Interpreting shopper report instructions can be tricky, especially when it comes to narratives. When the directions state, “Describe in detail your shopping experience,” that leaves the word “detail” up to interpretation.
Many shoppers fall into one of two categories when writing narratives: Too little detail or too much detail. The former write statements such as, “Service was great. Food was good.” Since no details whatsoever are provided, that’s not a narrative that can be passed off to the client.
The latter group’s statements are similar to: “When I entered the restaurant, there were 12 patrons sitting at the bar, 8 men and 4 women. Some were drinking beer, some had wine, a few had mixed drinks I couldn’t identify, and others were consuming soft drinks.” Whoa! That’s 39 words and there wasn’t one question in the report asking how many people were at the bar, their genders, or what anyone was drinking. That’s way too much detail and we have to edit it all out for the sake of clarity and precision for the client.
To write a good narrative, refer back to the questions in that section and use them as a guideline. Commenting on them in chronological order ensures you won’t miss any points.
Here are some pointers that will keep your narratives informative and helpful to the client.
There are plenty of outlets in life where you can express your opinions: family reunions, social media, your neighborhood coffee house, etc.. Unfortunately, mystery shopping reports are not among the list. You may be a renowned interior decorator but suggestions on how a place could improve their ambience with new décor are not exactly what our clients are paying us to provide. Same goes for food and drinks. You may be asked to comment on taste and presentation but recommending changes in recipes is not exactly what we are looking for. Again, simply commenting as asked is the preferred approach.
While your Aunt Lois might want to hear the details of your shopping trip, your mystery shopping report is not the best venue for the details. These are professional reports that clients rely on to evaluate products and services to improve their businesses. With that in mind, don’t include lengthy comments such as, “The exterior of the building was clean and nicely landscaped. They had a lot of those cute little pink flowers like my neighbor grows that I’ve never had any luck with. I’m going to plant some again this spring because if they grow here, I should be able to grow them because I don’t live very far away…” The comments about the exterior should have ended after the first sentence.
Another common mistake is simply not following directions. For instance, if a report asks you to comment in a text box only if answer to a question is No (or Yes), don’t comment if that was not the case. Afterall, we don’t want you to waste your time or energy writing this out.
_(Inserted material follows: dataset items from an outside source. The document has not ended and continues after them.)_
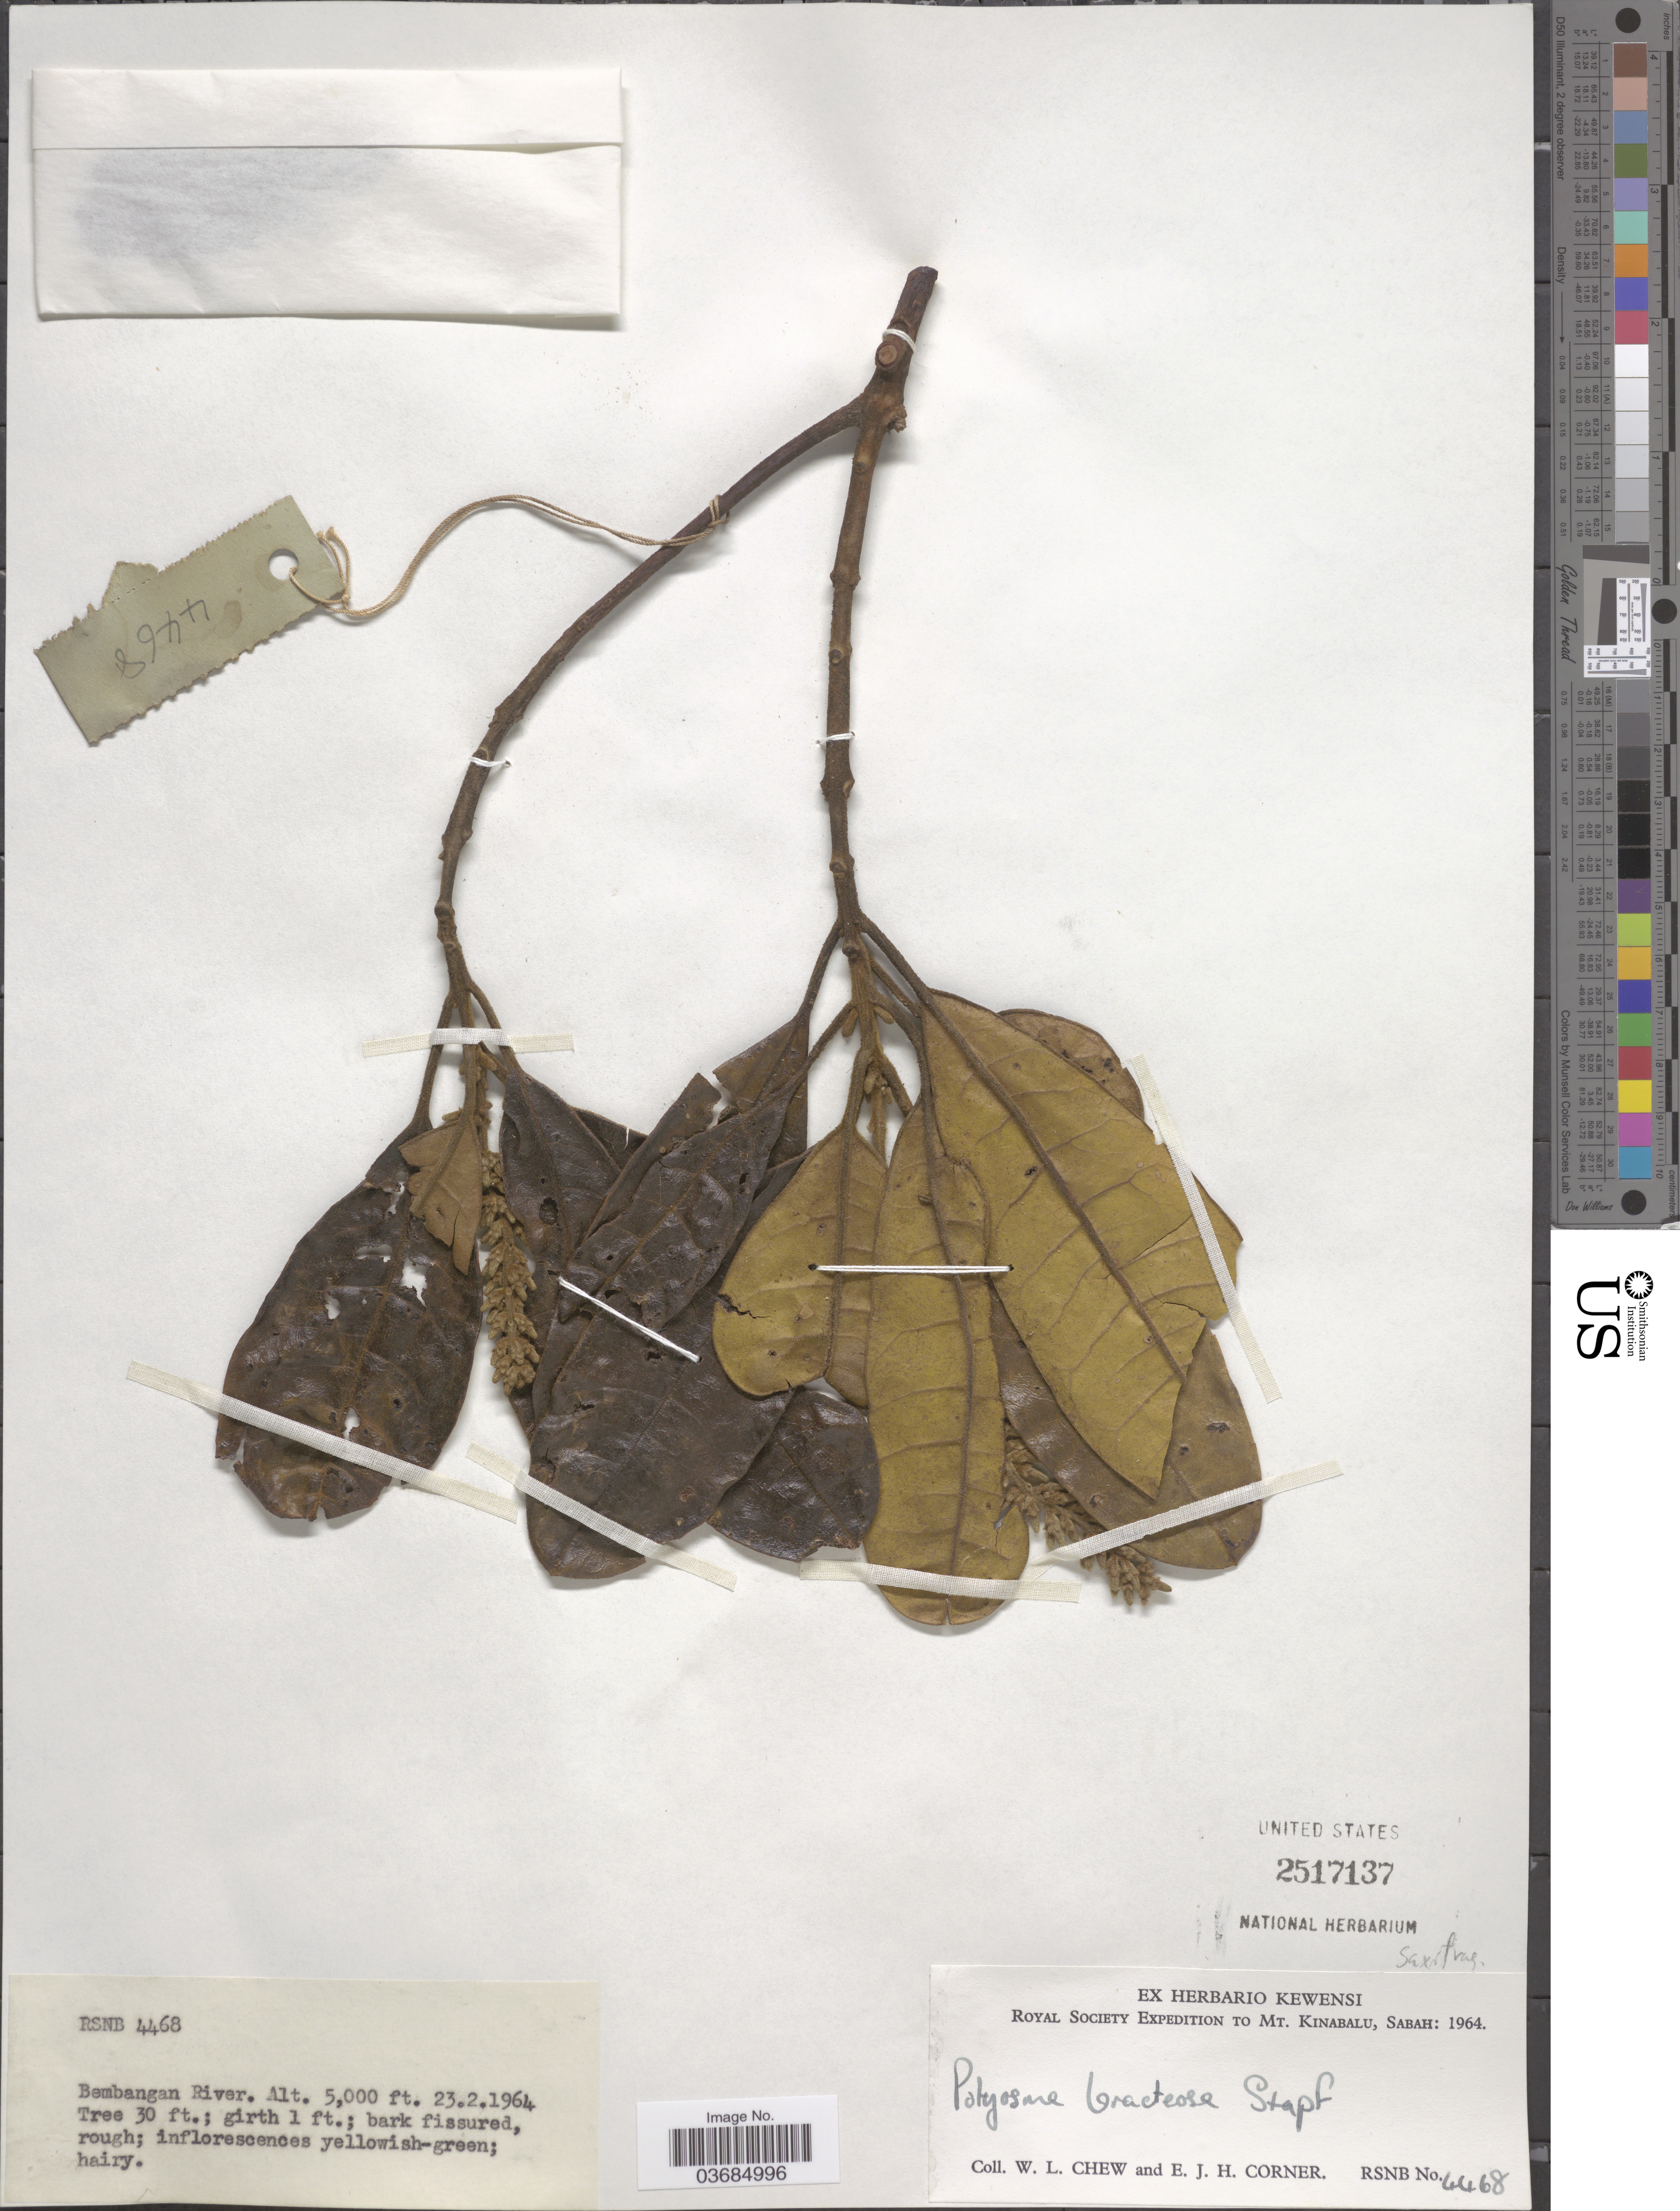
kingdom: Plantae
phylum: Tracheophyta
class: Magnoliopsida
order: Escalloniales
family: Escalloniaceae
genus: Polyosma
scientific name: Polyosma bracteosum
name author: Stapf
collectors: W. Chew & E. Corner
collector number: RSNB4468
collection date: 1964-02-23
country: Malaysia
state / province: Sabah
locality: Royal Society Expedition to Mt. Kinabalu, Sabah: 1964. Bembangan River.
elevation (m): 1524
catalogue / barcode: US 2517137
(More: Explaining Your No Answers )
Many mystery shopping reports have directives that read something like, “Comment in detail on any “No” responses that you had. You may also comment on positive interactions.” Avoid writing comments such as, “I had no “No” answers” or “Nothing was negative about my visit.” Those points are obvious in your Y/N answers. Many shoppers ignore the suggestion and provide positive comments instead; please don’t.
Many reports start off by asking for the name and/or physical description of the person you interacted with. When you write your narrative, please don’t repeat that information with statements like, “The associate’s name was Anna. She was 5’2″ tall with short blonde hair and wore glasses.” The same rule applies for information in text boxes: It should not be restated in the narrative. For instance, if you wrote jalapeno poppers in the text box asking what appetizer you ordered, don’t write in your narrative, “I ordered jalapeno poppers as an appetizer.” As we appreciate your attention to writing a complete thought, it is our main focus to provide precise and useful reports to our clients.
Details are crucial in writing most mystery shopping reports. Please use good judgment in deciding the amount of detail provided.